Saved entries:
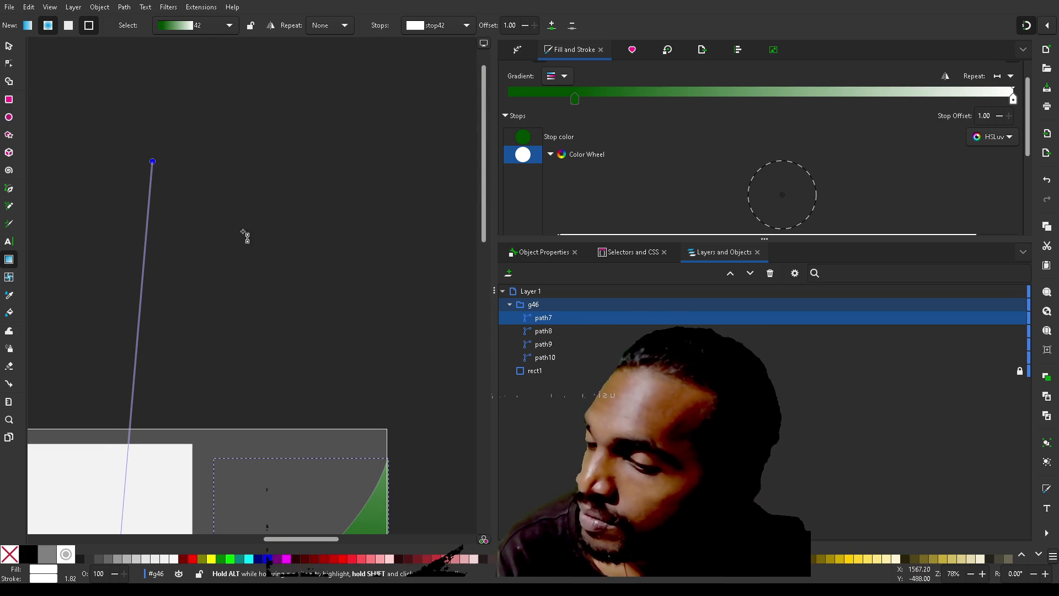
scroll(229, 212, down, 15)
scroll(262, 265, up, 2)
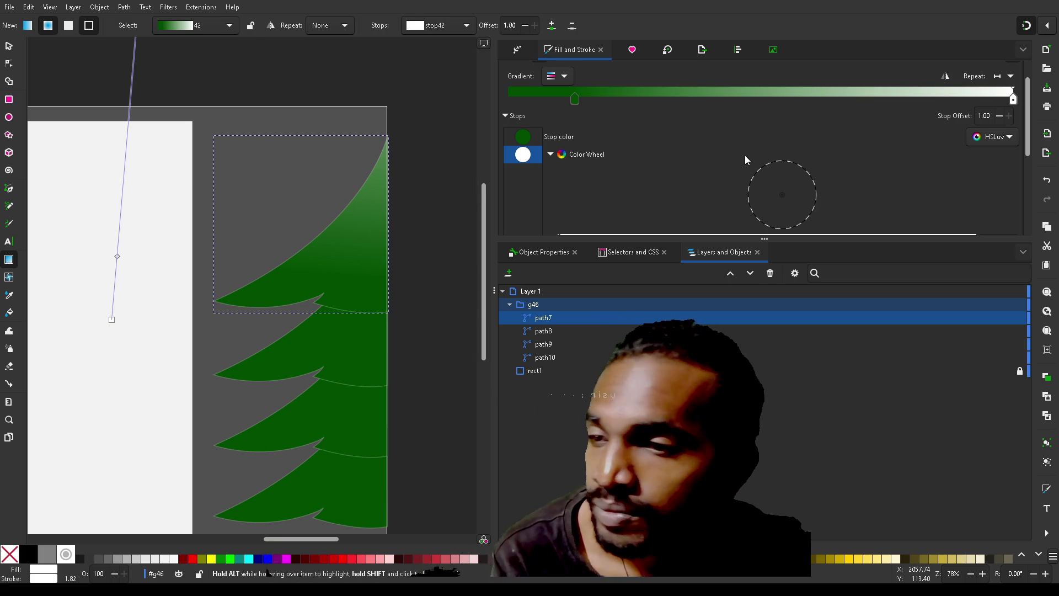
scroll(613, 176, down, 5)
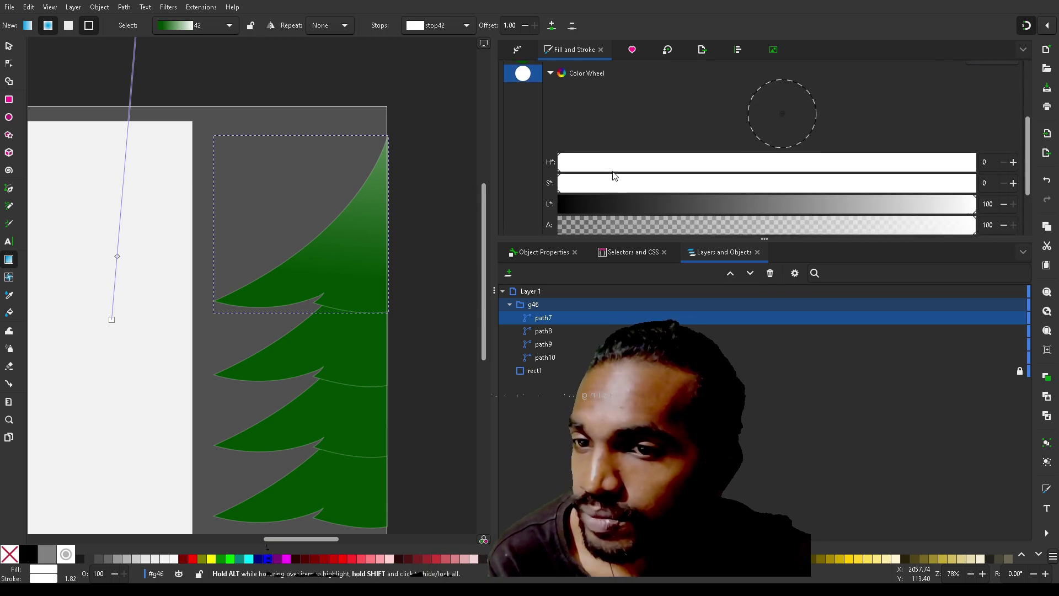
scroll(612, 176, up, 5)
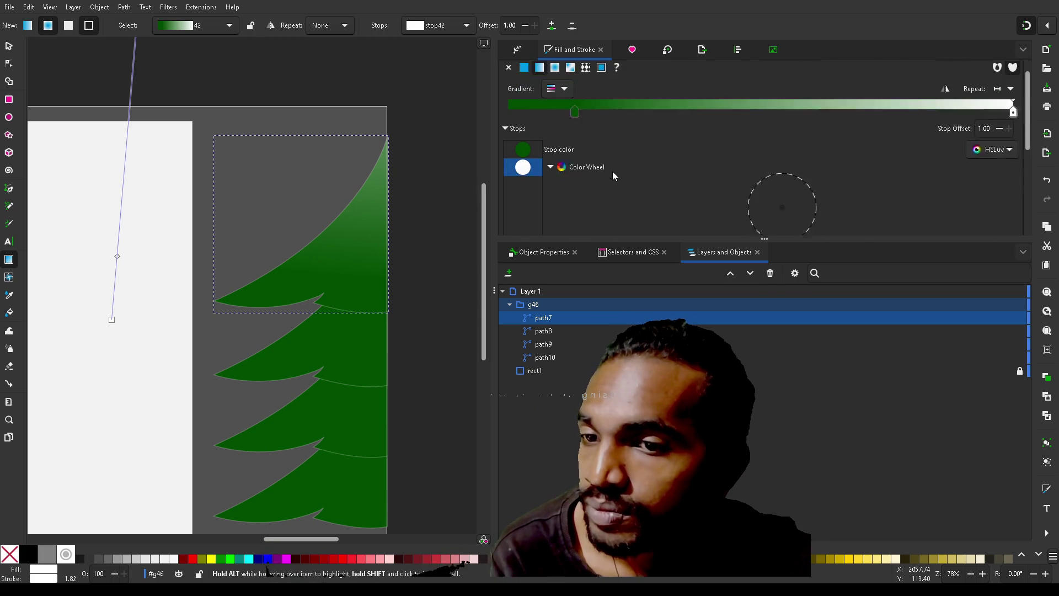
scroll(527, 166, down, 3)
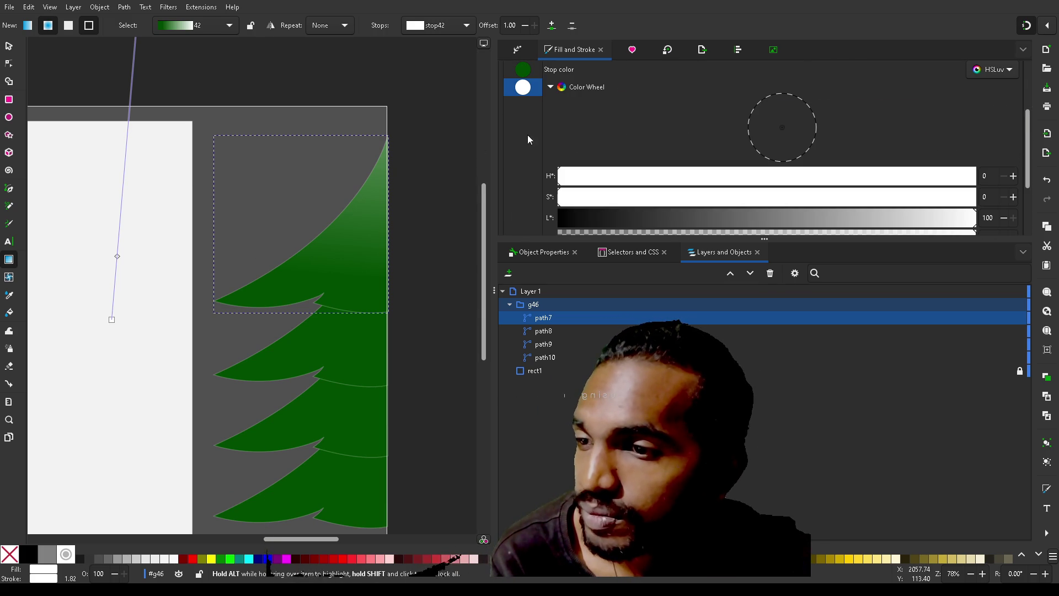
scroll(678, 101, down, 2)
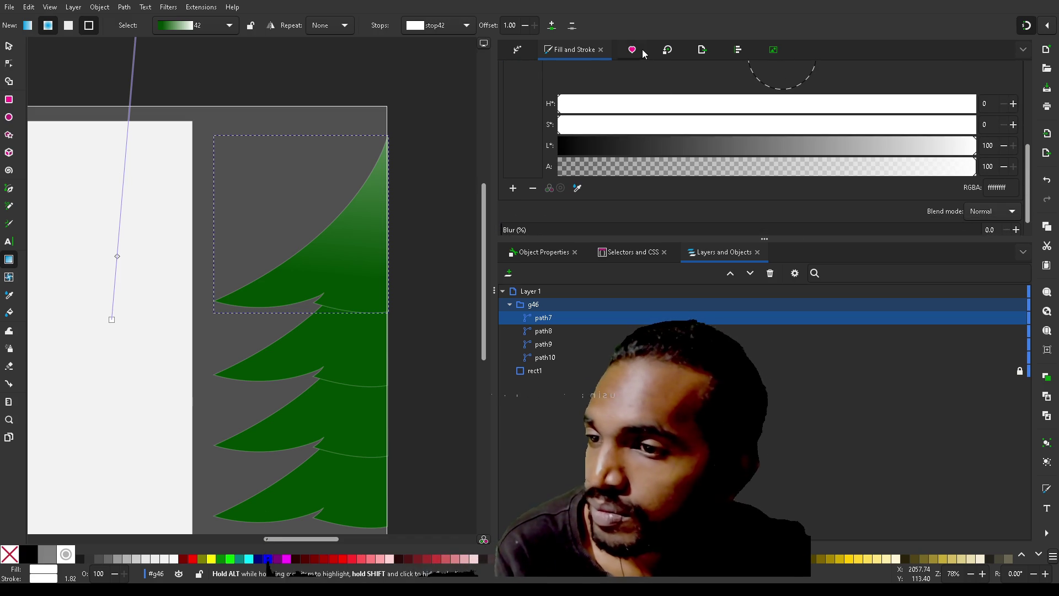
scroll(643, 86, up, 5)
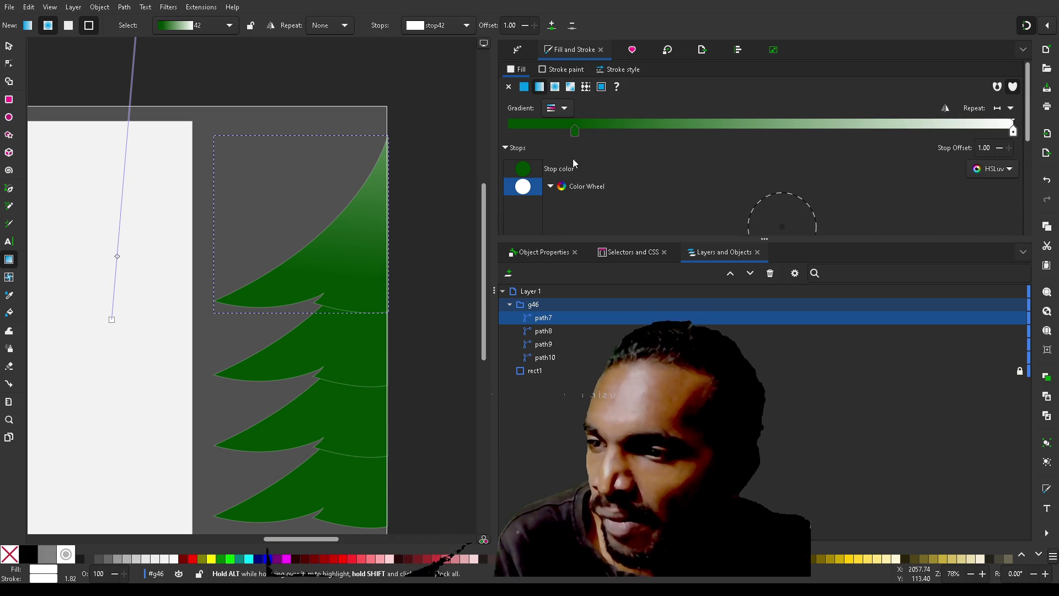
- Pick out the gradient's green mid stop among the stops in Fill and Stroke
click(524, 172)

Action item:
Drop the images and quote the entries word for word.

Exercise response:
scroll(229, 212, down, 15)
scroll(262, 265, up, 2)
scroll(613, 176, down, 5)
scroll(612, 176, up, 5)
scroll(527, 166, down, 3)
scroll(678, 101, down, 2)
scroll(643, 86, up, 5)
- Pick out the gradient's green mid stop among the stops in Fill and Stroke
click(524, 172)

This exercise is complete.